1 Ottobre 2025, di Anna Fabi – PMI.it
In Italia, negli ultimi anni, stiamo assistendo con sempre maggiore evidenza al fenomeno del fiscal drag, che agisce quando l’inflazione e gli adeguamenti salariali spingono i contribuenti verso scaglioni più alti in assenza di una piena indicizzazione del sistema: il reddito nominale cresce ma il prelievo aumenta più che proporzionalmente e il reddito effettivo ristagna.
Le evidenze più recenti raccolte da Itinerari Previdenziali e basate sui dati del MEF, segnalano come il fenomeno abbia inciso in modo particolare su lavoratori dipendenti e sul ceto medio nel biennio post-inflazionistico, alimentando quell’effetto trascinamento che rende più onerosi gli scatti contrattuali senza un corrispondente beneficio netto in busta paga.
IRPEF e salari: perché il fiscal drag pesa sul ceto medio
Dal 1° gennaio 2025 la struttura dell’IRPEF a tre aliquote è stata resa stabile: 23% fino a 28.000 euro, 35% tra 28.001 e 50.000 euro, 43% oltre 50.000 euro.
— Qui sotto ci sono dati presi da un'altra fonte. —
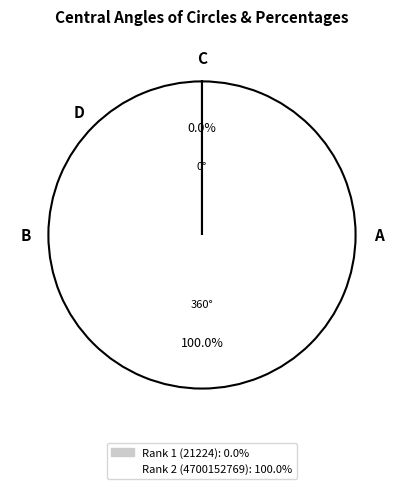

Does any single category account for the majority?

Yes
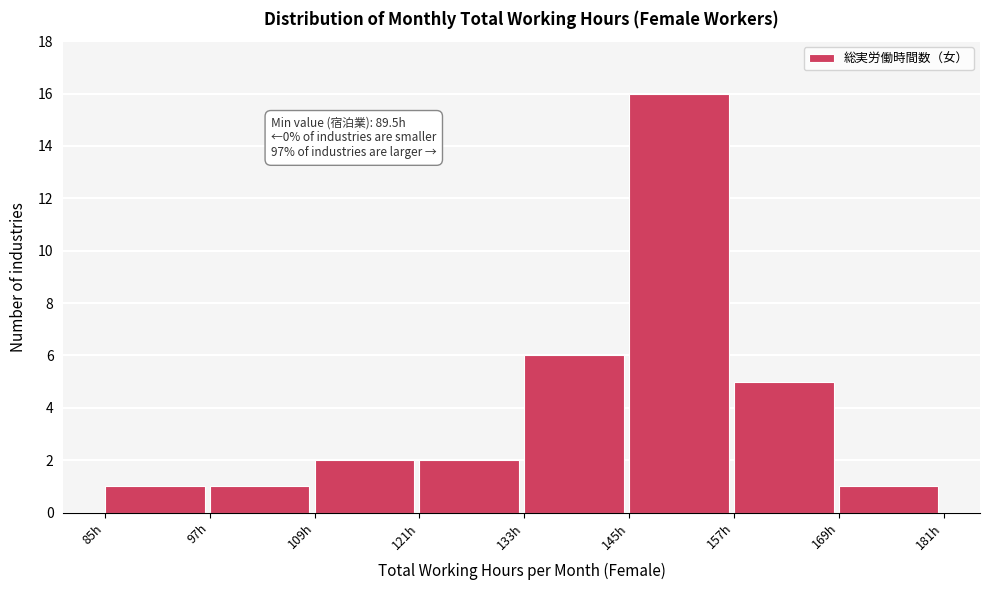

Which range on the x-axis has the tallest bar?

145 to 157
È proprio il secondo scaglione (28-50 mila euro) a concentrare una quota cruciale di lavoratori “medio-reddito”, quelli più esposti al fiscal drag quando gli scaglioni non vengono aggiornati.
Nel 2024-2025 i redditi dichiarati sono saliti nominalmente, ma il recupero reale ha faticato a tenere il passo con l’inflazione pregressa: se non si adeguano scaglioni e detrazioni, gli aumenti salariali finiscono per essere tassati a margini più elevati.
L’analisi dell’Osservatorio 2025 di Itinerari Previdenziali (basati sui dati delle ultime dichiarazioni dei redditi disponibili) ha fatto emergere due elementi: poco più della metà del gettito IRPEF è versato da una minoranza di contribuenti medio-alti; l’erosione del potere d’acquisto ha accresciuto la sensibilità del segmento 28–50 mila al disallineamento tra prezzi e parametri fiscali.
Ipotesi secondo scaglione IRPEF al 33%
Stimando (in modo statico e prudenziale) gli effetti di un taglio di 2 punti dell’aliquota sul segmento 28-50 mila euro, emerge che la riduzione si applicherebbe solo alla porzione di reddito ricadente nello scaglione stesso (massimo 22.000 euro a contribuente).
Poiché i contribuenti tra 29mila e 55 mila sono circa 6,5/7 milioni (e dunque circa 12mila dei redditi totali ricadono tra 28 e 50mila), con una base imponibile in scaglione di circa 81,6 miliardi (6,8 mln × 12.000), applicando una riduzione IRPEF dal 35% al 33%, il beneficio lordo ammonterebbe a circa 1,63 miliardi l’anno ed il vantaggio medio per contribuente sarebbe nell’ordine di circa 240 euro annui (12.000 × 2%).
Con porzioni medie più basse o più alte (8–15 mila), il beneficio totale spazierebbe da 1,1 a 2 miliardi, con un vantaggio pro capite di 160–300 euro.
Attenzione: questa però è una stima statica, non considerando eventuali interazioni con detrazioni fiscali e possibili nuovi tagli del cuneo fiscale inseriti in manovra, né tantomeno l’adeguamento delle addizionali locali. Aiuta però a dare una grandezza del recupero di fiscalità sul ceto medio.ù
In parole semplici, portando l’aliquota marginale al 33% si attenuerebbe l’ingolfamento del secondo scaglione e si restituirebbe ossigeno agli incrementi contrattuali, temperando l’effetto di trascinamento (il fiscal drag spiegato sopra) registrato da dati 2024.
Compatibilità con i conti pubblici e welfare
Nel 2024 i redditi dichiarati hanno generato un gettito IRPEF (al netto di detrazioni e imposte sostitutive) nell’ordine dei 200 miliardi; una riduzione da 1,1 a 2 miliardi rientrerebbe in una forchetta gestibile se accompagnata da coperture e da un disegno coerente su detrazioni e addizionali.
Il vero nodo resta semmai la sostenibilità del welfare: sanità, assistenza e servizi locali assorbono ormai oltre 300 miliardi, cifra che — come evidenzia lo studio di Itinerari Previdenziali — viene finanziata in larga parte dalla fiscalità generale. Perciò qualsiasi taglio dell’IRPEF va valutato nel quadro delle priorità di spesa.